(Record extracts Opens)

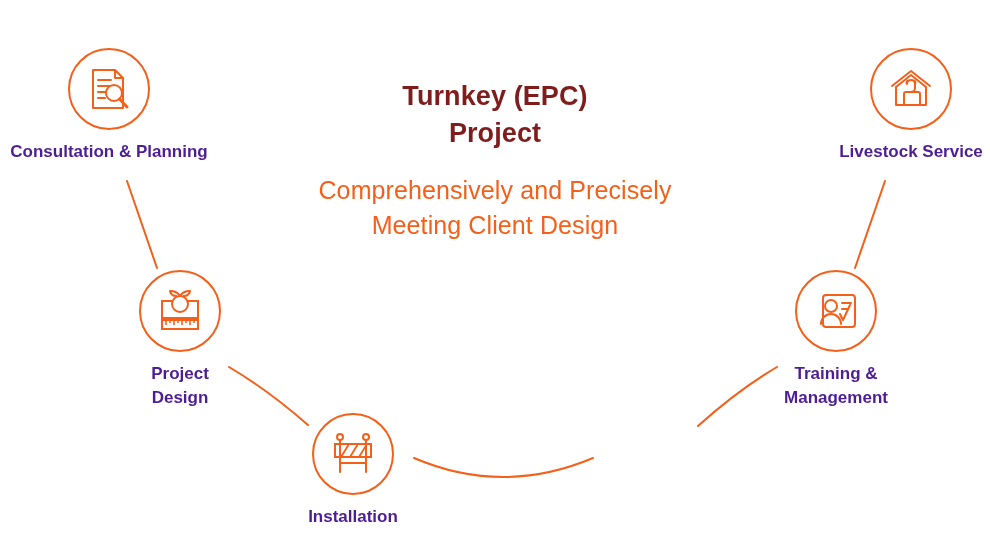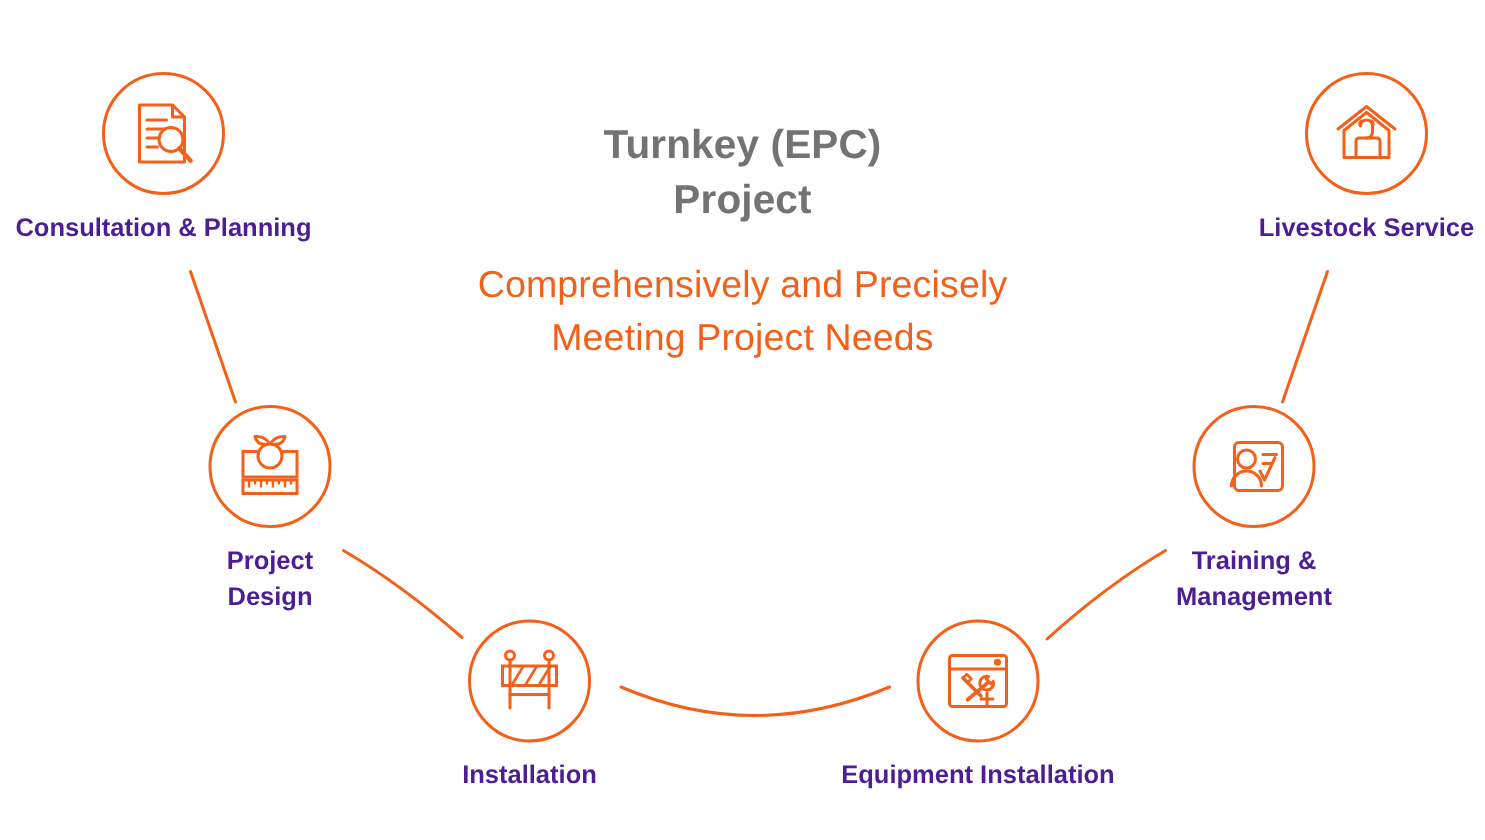--- a/index.html
+++ b/index.html
@@ -38,7 +38,7 @@
     font-weight: bold;
     line-height: 1.38;
     letter-spacing: 0.1px;
-    color: #737373;
+    color: #7f1d1d;
   }
   .center-sub {
     margin-top: 20px;

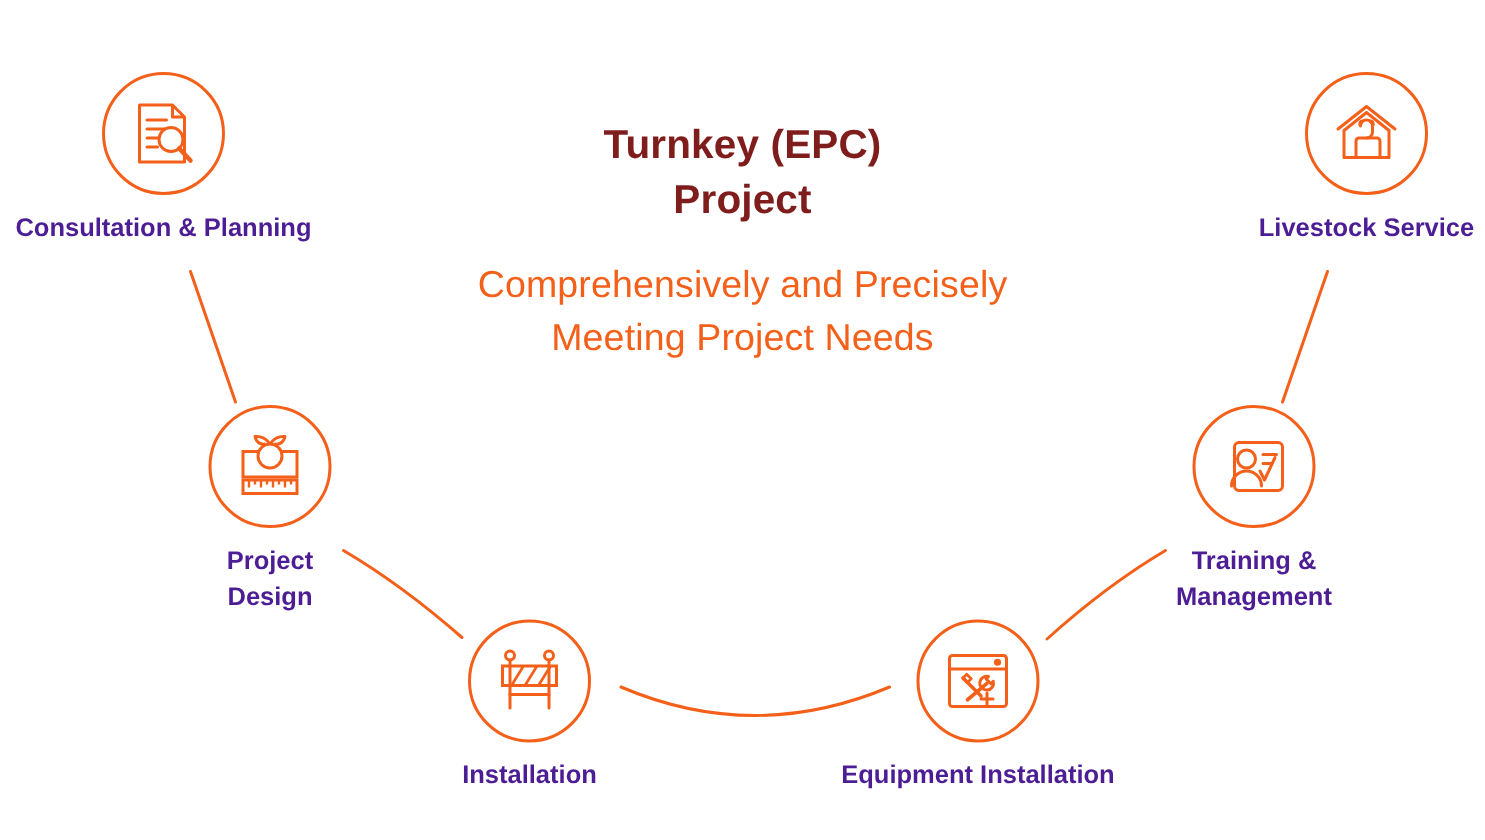--- a/index.html
+++ b/index.html
@@ -97,7 +97,7 @@
     </div>
     <div class="center-sub">
       <div>Comprehensively and Precisely</div>
-      <div>Meeting Project Needs</div>
+      <div>Meeting Client Design</div>
     </div>
   </div>
 

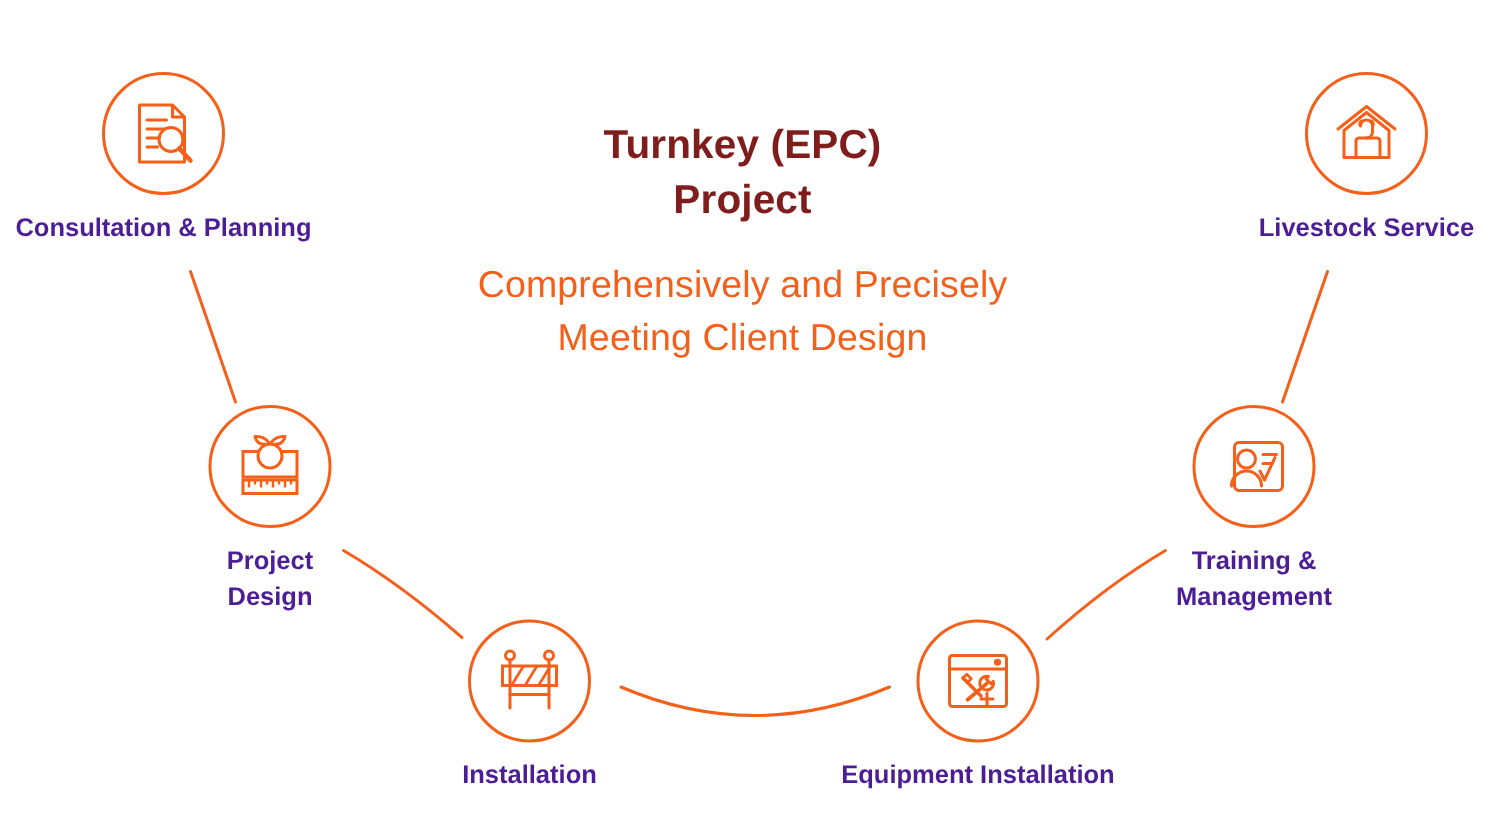--- a/index.html
+++ b/index.html
@@ -156,22 +156,6 @@
     <div class="node-label">Installation</div>
   </div>
 
-  <div class="node" style="left:652px; top:413px;">
-    <div class="node-circle">
-      <svg width="48" height="48" viewBox="0 0 48 48">
-        <rect x="5" y="7" width="38" height="34" rx="2" fill="none" stroke="#F4601A" stroke-width="2"></rect>
-        <line x1="5" y1="16" x2="43" y2="16" stroke="#F4601A" stroke-width="2"></line>
-        <circle cx="37" cy="11.5" r="2.4" fill="#F4601A"></circle>
-        <path d="M14 22 L26 34" fill="none" stroke="#F4601A" stroke-width="2.4" stroke-linecap="round"></path>
-        <path d="M14 22 l2.5 -2.5 l3 3 l-2.5 2.5 z" fill="none" stroke="#F4601A" stroke-width="1.8" stroke-linejoin="round"></path>
-        <path d="M31 21 a4.6 4.6 0 1 0 3.2 3.2 l-1.6 1.6 l-3.2 -3.2 z" fill="none" stroke="#F4601A" stroke-width="2" stroke-linejoin="round"></path>
-        <path d="M30 25.6 L17 36.5" fill="none" stroke="#F4601A" stroke-width="2.4" stroke-linecap="round"></path>
-        <line x1="30" y1="32" x2="30" y2="40" stroke="#F4601A" stroke-width="2" stroke-linecap="round"></line>
-        <line x1="26" y1="36" x2="34" y2="36" stroke="#F4601A" stroke-width="2" stroke-linecap="round"></line>
-      </svg>
-    </div>
-    <div class="node-label">Equipment Installation</div>
-  </div>
 
   <div class="node" style="left:836px; top:270px;">
     <div class="node-circle">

(Record extracts Closes)

Description of the task
Each line above that has the word "circle" must be copied.

Output of the task
-    <div class="node-circle">
-        <circle cx="37" cy="11.5" r="2.4" fill="#F4601A"></circle>
     <div class="node-circle">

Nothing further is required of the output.